By Sue Loughlin
TERRE HAUTE — Steve and Barry’s at Honey Creek Mall may be closing, after all.
The Wall Street Journal is reporting that the discount clothing retailer will announce this week that it is going out of business.
That’s less than three months after investment firms acquired the discount clothing chain out of bankruptcy for $168 million, the Journal reported Tuesday.
Now, Bay Harbour Management LC, which acquired 175 Steve and Barry’s stores, has hired a liquidation firm to handle the going-out-of-business sale for the chain, the Journal reported. About 5,000 employees nationally would be let go, the article said.
Representatives of Steve and Barry’s, based in Port Washington, N.Y. could not be reached for comment Wednesday by telephone or e-mail.
Monica Schiller, marketing director for Honey Creek Mall, said mall management hadn’t been notified about any imminent announcement that the chain is going out of business.
Jay Stout, a representative of Bay Harbour Management based in New York, said, “We have a policy of not commenting on our investments to the press.”
Meanwhile, the Steve and Barry’s outlet in Honey Creek Mall remained open for business Wednesday, with no indication that any closing is imminent.
Steve and Barry’s gained national prominence with fashion lines by celebrities such as Sarah Jessica Parker and surfer Laird Hamilton, the Journal reported.
Steve and Barry’s opened a 25,000-square-foot store in Honey Creek Mall in the summer of 2007.
Earlier this year, the chain filed for Chapter 11 bankruptcy protection and planned to reduce its number of stores nationwide from 276 to around 170.
At that time, it was anticipated the Terre Haute store would remain open.
Bob Guell, an Indiana State University professor of economics, said the store “sells things that are cute that people demonstrably don’t need. Things that are neat but not needed don’t tend to survive well in hard economic times.”

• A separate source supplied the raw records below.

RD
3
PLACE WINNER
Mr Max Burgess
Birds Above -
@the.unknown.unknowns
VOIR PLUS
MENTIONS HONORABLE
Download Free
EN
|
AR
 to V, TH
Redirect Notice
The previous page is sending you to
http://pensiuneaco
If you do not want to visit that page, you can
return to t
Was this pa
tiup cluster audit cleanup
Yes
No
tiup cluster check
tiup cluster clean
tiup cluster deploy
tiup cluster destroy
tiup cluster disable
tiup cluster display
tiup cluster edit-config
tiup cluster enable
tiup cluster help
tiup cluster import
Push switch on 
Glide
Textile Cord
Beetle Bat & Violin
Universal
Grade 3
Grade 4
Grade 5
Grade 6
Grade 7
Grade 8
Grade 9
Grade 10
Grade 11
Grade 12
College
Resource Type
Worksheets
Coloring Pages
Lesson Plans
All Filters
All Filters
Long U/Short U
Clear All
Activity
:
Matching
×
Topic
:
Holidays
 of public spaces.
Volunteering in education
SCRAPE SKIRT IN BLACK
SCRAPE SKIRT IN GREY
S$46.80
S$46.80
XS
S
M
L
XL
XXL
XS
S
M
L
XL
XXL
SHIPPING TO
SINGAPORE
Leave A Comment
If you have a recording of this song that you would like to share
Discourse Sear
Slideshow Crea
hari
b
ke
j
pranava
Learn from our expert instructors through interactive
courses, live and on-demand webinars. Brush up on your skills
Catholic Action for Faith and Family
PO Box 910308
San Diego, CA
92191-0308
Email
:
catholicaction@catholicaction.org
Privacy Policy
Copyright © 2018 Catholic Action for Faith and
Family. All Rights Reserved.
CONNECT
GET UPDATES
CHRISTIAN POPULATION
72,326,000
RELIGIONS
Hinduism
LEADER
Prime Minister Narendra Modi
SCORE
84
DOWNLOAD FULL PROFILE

The stores also tend to locate in high rent spaces, such as malls, which again paves the way for problems in a recession, Guell said.
Other business chains selling things that people want, but don’t need, also are having a difficult time, including Circuit City and Starbucks, he said.

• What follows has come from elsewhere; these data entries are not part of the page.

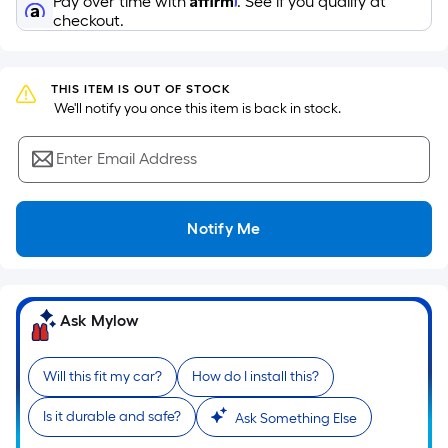
Pay over time with
. See if you qualify at
surface.
checkout.
Length
x
Width
THIS ITEM IS OUT OF STOCK
=
 We'll notify you once this item is back in stock.
Sq.
Ft.
Enter Email Address
Per
Linear
Foot
Notify Me
pricing
is
based
on
Ask Mylow
the
length
Will this fit my car?
How do I install this?
of
a
Is it durable and safe?
Ask Something Else
single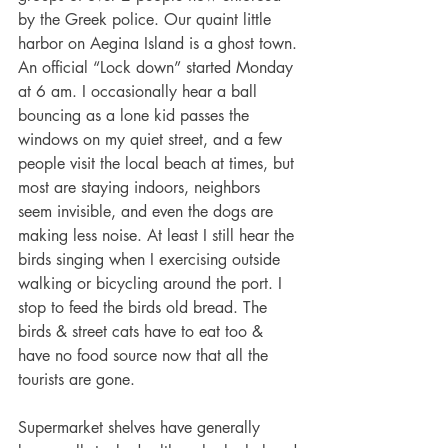
by the Greek police. Our quaint little 
harbor on Aegina Island is a ghost town. 
An official “Lock down” started Monday 
at 6 am. I occasionally hear a ball 
bouncing as a lone kid passes the 
windows on my quiet street, and a few 
people visit the local beach at times, but 
most are staying indoors, neighbors 
seem invisible, and even the dogs are 
making less noise. At least I still hear the 
birds singing when I exercising outside 
walking or bicycling around the port. I 
stop to feed the birds old bread. The 
birds & street cats have to eat too & 
have no food source now that all the 
tourists are gone. 
Supermarket shelves have generally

Serious recessions “tend to do a great culling job on the retail industry,” Guell said.
Until recently, Steve & Barry’s was among the fastest growing apparel retailers in the country. Two years ago, BusinessWeek magazine wrote that Steve & Barry’s “rules the mall,” noting the company had nearly doubled its outlets in the previous year and occupied more square footage than any other mall-based chain.
At the same time, one of the company’s founders, Barry Prevor, told BusinessWeek the company wanted to operate 568 stores by 2008.
Prevor and co-founder Steve Shore noted Steve & Barry’s had increased sales in the first half of 2008 compared with 2007, but higher fuel and material costs reduced the company’s profit margins. They also pointed to a tighter credit market, a slowdown in consumer discretionary spending and a reduction in landlord reimbursements for new store openings.